Kanto thematic motif
The first generation of Pokémon games were more directed towards genetics and engineering. The three starters, Bulbasaur (dinosaur-plant hybrid), Charmander (salamander), and Squirtle (turtle), are all reptilian in nature, and take some elements from the dinosaurs. Dinosaurs are reptiles, and were one of the most successful groups of animals to exist. Bulbasaur, the most similar to dinosaurs of the three, is the first listed in the Pokédex. Other Pokémon in the generation continue this theme. Eevee is capable of evolving into multiple forms due to its unstable DNA; Voltorb is the result of a Poké Ball experiment gone awry; Porygon is a virtual reality Pokémon. These games also introduce three Fossils, the most introduced of any generation, which can be resurrected into prehistoric Pokémon: Aerodactyl, Kabuto and Omanyte. Finally, out of the five legendaries that appeared, the most powerful was man-made through genetic engineering: Mewtwo. It remains the only legendary Pokémon, apart from Genesect, created through artificial means. The uncatchable legendary, Mew, also has the DNA of every Pokémon in existence.
Bill himself invented the sophisticated PC used in most regions, and accidentally turned himself into a Pokémon.

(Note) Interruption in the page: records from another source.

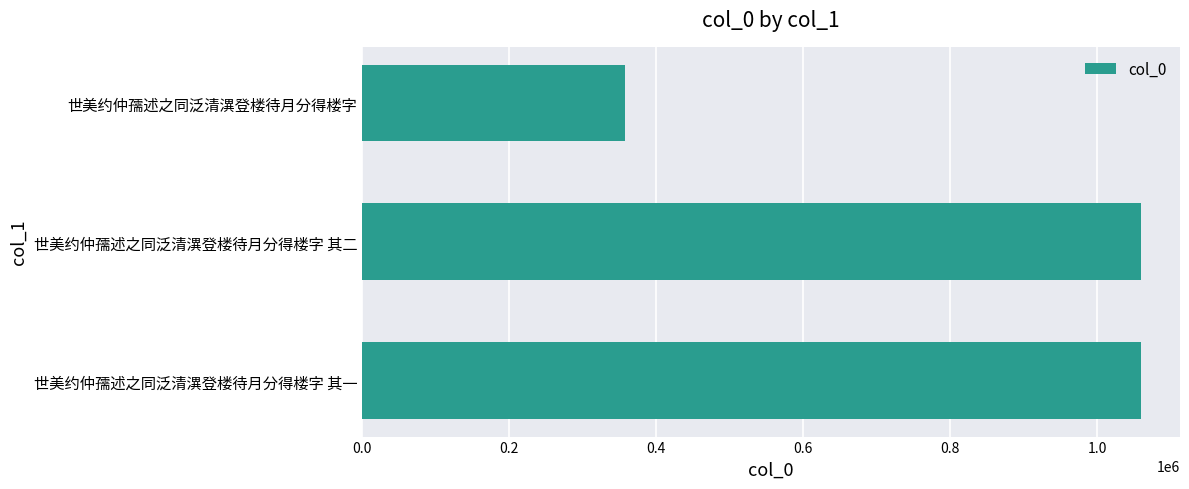

Which has a higher value, 世美约仲孺述之同泛清潩登楼待月分得楼字 or 世美约仲孺述之同泛清潩登楼待月分得楼字 其二?

世美约仲孺述之同泛清潩登楼待月分得楼字 其二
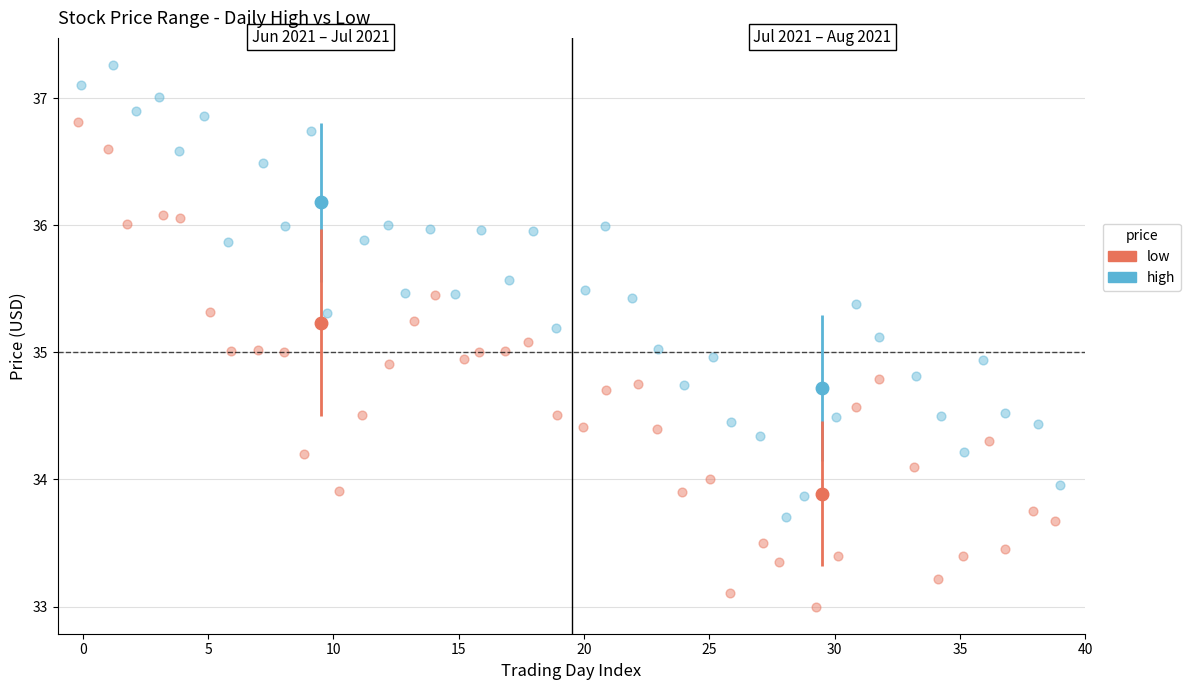

What are all the series names shown in the legend?

low, high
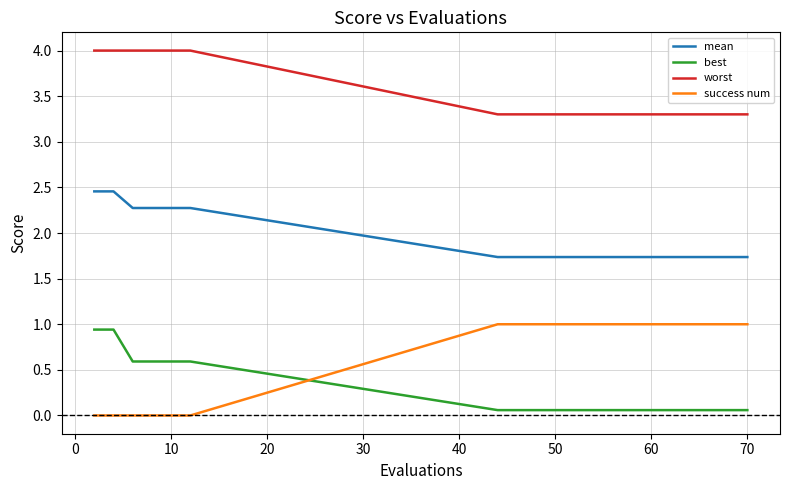

Which series has the largest total across all categories?

worst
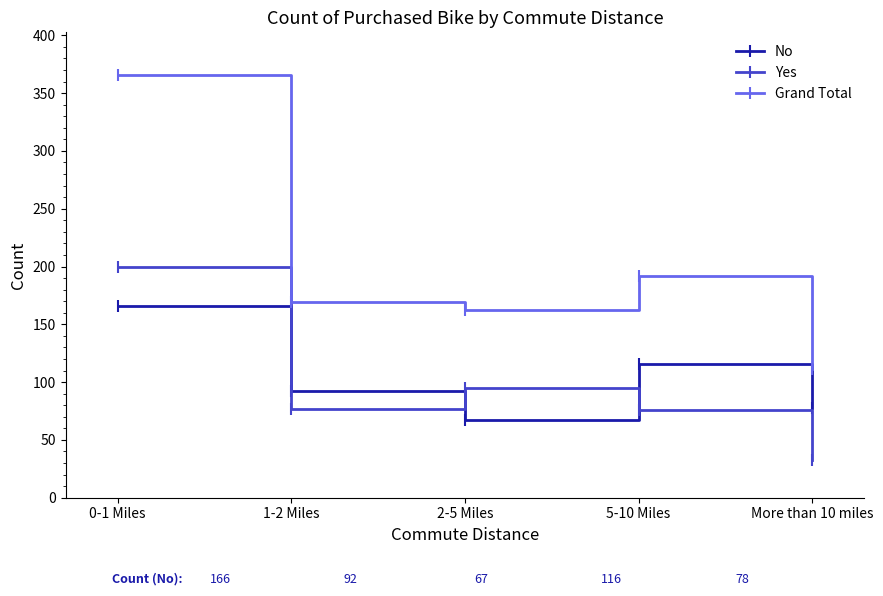

What is the difference between the highest and lowest values at 0-1 Miles?

200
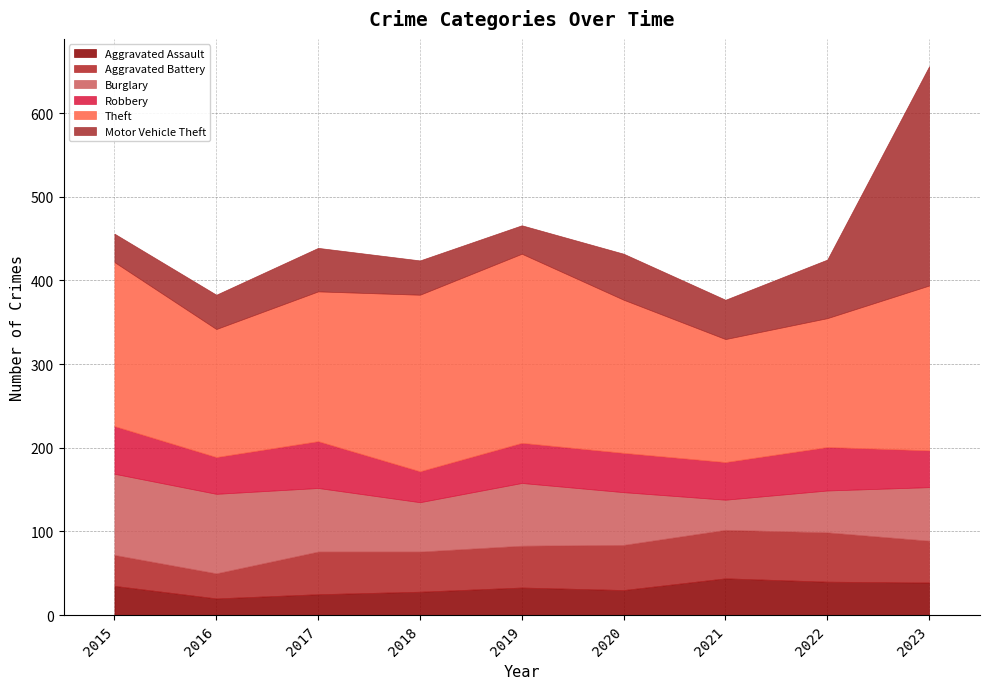

Reading right to left, extract all data points from this chart.

Aggravated Assault: 2023=39	2022=40	2021=44	2020=30	2019=33	2018=28	2017=25	2016=20	2015=35
Aggravated Battery: 2023=50	2022=59	2021=58	2020=54	2019=50	2018=48	2017=51	2016=30	2015=37
Burglary: 2023=64	2022=50	2021=36	2020=63	2019=75	2018=59	2017=76	2016=95	2015=97
Robbery: 2023=44	2022=52	2021=45	2020=47	2019=48	2018=37	2017=56	2016=44	2015=57
Theft: 2023=197	2022=154	2021=147	2020=183	2019=226	2018=211	2017=179	2016=153	2015=196
Motor Vehicle Theft: 2023=262	2022=70	2021=47	2020=55	2019=34	2018=41	2017=52	2016=41	2015=34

Ditto could also mimic the abilities and structure of any Pokémon it encountered, making it capable of breeding with most Pokémon from Generation II and onwards. The Master Ball is the most powerful Poké Ball in the franchise, and was first engineered by Kanto scientists as well. With this generation the very foundation of the Pokémon franchise, most successors have only expanded upon Kanto's basics such as trading, leveling-up and stone evolution.
Japanese title screens
- Excluding FireRed and LeafGreen (as they are remakes), Generation I is the only generation so far whose mascots are non-legendary Pokémon.
- As far as release dates go, Generation I is the shortest generation in North America, partly due to the fact that Red and Blue were not released until 1998, while in Japan, they were released in 1996, and their successors, Gold and Silver, were released closer together, in 1999 in Japan and 2000 in North America. As the rest of the world's releases are more similar to the North American releases than the Japanese releases, it is also the shortest generation worldwide.
- Due to being the first and least advanced generation, Generation I has the highest number of glitch Pokémon which are known to be obtainable without the use of an external device.
- Generation I has the most extra space in the Pokémon Storage System if the player captures one of each Pokémon, with 240 spots available for 151 Pokémon, leaving 89 extra spots.
- Generation I is the only generation not to feature the paired versions' mascots on the title screen, but instead includes the first evolution stage of two starter Pokémon.
- Generation I is the only generation without a playable female character.
- Generation I is the only generation that indexes its Pokémon in order of creation instead of by Pokédex number.